Purpose The purpose of this paper is to track the financial performance of manufacturing firms at different levels of their conditional quantiles. It also analyzes the relevance of revenue and cost channels along with key firm-specific parameters that influence firm’s profitability. Design/methodology/approach The study analyses a sample of 1,000 manufacturing firms over a study period spanning from 2000 to 2016. It uses both quantile regression and panel ordinary linear square (OLS) models to analyze the financial performance of the firms. Findings The study finds large scale of heterogeneity among the firms under different quantiles of profitability. Export earnings, firm size, asset turnover and volatility of exchange rate are the decisive determinants of financial performance across all quantiles. Financing assets by current debt is negatively impacting return on assets and return on capital employed of firms from lower quantile whereas profitability is positively impacted if they are financed by long term debt.
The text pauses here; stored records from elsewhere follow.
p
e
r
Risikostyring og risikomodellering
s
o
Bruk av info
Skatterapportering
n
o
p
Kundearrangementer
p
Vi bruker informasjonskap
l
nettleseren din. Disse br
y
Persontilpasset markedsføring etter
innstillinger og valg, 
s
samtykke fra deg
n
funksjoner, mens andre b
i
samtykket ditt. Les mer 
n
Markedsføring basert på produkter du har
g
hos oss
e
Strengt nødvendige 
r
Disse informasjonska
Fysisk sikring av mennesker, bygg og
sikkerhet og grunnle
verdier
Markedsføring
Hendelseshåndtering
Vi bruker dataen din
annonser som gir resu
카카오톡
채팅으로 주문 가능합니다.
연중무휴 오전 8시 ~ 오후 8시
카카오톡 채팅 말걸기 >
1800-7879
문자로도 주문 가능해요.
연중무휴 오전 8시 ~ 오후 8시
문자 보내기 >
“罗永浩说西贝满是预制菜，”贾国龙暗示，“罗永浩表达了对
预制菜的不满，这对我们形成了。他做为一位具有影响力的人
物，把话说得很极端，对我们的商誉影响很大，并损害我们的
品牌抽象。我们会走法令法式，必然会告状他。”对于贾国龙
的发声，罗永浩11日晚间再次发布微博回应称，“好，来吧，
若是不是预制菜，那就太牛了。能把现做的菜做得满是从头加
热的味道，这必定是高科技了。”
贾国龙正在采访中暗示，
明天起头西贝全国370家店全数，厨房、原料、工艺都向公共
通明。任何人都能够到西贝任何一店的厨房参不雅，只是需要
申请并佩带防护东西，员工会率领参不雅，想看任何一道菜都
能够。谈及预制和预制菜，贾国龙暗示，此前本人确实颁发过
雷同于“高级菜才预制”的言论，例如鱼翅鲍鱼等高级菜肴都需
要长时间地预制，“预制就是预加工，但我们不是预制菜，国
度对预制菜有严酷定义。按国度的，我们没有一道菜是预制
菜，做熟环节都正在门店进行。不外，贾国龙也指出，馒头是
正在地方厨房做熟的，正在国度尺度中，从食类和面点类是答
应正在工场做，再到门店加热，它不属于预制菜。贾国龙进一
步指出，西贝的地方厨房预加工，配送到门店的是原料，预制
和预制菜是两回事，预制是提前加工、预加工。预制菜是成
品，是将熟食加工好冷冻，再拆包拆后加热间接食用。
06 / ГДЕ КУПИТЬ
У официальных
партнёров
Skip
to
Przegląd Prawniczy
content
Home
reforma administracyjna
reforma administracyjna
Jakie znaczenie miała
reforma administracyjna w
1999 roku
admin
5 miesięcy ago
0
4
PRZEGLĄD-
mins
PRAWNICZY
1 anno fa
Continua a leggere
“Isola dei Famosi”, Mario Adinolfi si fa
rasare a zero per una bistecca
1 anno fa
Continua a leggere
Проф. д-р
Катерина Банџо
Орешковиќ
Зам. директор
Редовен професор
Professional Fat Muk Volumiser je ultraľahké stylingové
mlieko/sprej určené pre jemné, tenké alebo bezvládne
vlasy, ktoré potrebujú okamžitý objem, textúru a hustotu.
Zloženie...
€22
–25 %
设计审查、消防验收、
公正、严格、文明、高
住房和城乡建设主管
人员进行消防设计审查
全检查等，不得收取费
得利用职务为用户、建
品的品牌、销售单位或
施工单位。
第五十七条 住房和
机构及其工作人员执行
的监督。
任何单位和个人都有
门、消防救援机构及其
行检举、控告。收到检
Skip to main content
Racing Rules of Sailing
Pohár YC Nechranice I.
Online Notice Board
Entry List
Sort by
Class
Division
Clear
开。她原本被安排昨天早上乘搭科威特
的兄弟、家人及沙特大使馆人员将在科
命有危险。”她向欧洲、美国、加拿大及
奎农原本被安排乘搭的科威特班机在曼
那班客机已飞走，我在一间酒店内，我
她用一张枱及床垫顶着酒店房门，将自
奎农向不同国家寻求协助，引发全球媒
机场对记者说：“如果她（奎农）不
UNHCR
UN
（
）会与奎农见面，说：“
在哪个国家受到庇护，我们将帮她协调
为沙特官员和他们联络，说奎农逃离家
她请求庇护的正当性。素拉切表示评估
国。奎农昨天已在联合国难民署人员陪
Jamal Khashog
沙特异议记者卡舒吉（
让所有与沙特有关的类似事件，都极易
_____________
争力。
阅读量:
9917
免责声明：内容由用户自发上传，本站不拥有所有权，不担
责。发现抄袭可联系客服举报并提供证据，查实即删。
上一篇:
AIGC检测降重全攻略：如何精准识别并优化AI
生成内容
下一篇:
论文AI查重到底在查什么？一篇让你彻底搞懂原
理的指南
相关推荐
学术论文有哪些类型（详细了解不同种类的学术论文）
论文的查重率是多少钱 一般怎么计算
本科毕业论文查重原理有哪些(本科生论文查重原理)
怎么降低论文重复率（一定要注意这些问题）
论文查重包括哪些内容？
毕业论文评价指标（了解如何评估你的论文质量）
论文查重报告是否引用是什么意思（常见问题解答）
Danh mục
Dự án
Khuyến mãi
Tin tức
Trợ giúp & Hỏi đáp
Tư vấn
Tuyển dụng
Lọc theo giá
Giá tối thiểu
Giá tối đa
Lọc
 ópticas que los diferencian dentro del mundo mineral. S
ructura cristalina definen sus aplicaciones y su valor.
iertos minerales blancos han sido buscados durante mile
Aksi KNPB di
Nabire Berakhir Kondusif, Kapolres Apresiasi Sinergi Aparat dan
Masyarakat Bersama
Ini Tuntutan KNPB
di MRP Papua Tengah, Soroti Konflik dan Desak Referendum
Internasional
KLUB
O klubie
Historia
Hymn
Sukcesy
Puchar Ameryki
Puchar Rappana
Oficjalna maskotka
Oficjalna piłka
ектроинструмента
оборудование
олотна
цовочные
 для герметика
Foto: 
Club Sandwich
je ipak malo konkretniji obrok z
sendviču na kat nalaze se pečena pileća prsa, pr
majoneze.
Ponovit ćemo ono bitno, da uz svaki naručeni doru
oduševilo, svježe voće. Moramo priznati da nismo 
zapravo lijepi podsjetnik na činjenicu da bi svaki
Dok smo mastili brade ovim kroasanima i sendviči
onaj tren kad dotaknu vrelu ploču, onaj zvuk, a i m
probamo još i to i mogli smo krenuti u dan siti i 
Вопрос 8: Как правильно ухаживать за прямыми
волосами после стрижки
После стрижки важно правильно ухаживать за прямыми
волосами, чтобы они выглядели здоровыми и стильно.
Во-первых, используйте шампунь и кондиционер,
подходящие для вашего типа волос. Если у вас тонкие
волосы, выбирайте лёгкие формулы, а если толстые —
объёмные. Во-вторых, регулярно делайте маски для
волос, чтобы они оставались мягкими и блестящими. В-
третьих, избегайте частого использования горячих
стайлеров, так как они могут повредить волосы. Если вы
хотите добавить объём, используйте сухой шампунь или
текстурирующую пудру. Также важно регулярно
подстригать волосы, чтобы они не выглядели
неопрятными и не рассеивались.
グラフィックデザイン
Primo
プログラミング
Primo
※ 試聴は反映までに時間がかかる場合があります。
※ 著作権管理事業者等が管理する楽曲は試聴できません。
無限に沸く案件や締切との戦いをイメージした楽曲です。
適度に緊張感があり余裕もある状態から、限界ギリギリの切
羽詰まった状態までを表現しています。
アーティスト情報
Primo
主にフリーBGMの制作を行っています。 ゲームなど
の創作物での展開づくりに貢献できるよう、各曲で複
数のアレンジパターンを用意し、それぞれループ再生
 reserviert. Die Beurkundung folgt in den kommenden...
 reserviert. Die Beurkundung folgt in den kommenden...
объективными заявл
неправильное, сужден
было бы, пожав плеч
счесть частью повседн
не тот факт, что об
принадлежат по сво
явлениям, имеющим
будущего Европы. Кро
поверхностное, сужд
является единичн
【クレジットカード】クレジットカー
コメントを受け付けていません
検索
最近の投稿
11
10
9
Debt financing of assets does not make any sense for firms with high quantile of profitability. The study also finds that quantile regression approach is a better method than panel OLS models in the presence of highly heterogeneous and non-normal distributions. Research limitations/implications This study is limited to the financial performance of manufacturing firms and does not consider service sector which is also equally competitive. However, a sector wise analysis of firm’s profitability could be more meaningful than comparing all the firms in one basket of manufacturing domain. Practical implications The research findings have both practical as well as policy implications. Practically, the study helps the firm managers to identify critical success factors that significantly influence firm’s financial performance at different levels of profitability. It also helps the policy makers to align policy focus to stabilize firms at lower level of profitability and also to manage conducive business environment for all firms at different levels of their profitability. Originality/value The study provides a deep theoretical underpinning of literatures on firm’s financial performance and empirically investigates it using advanced methodology. The robust estimates of the study ensure to analyze financial performance under revenue and cost channels at diverse level of their profitability.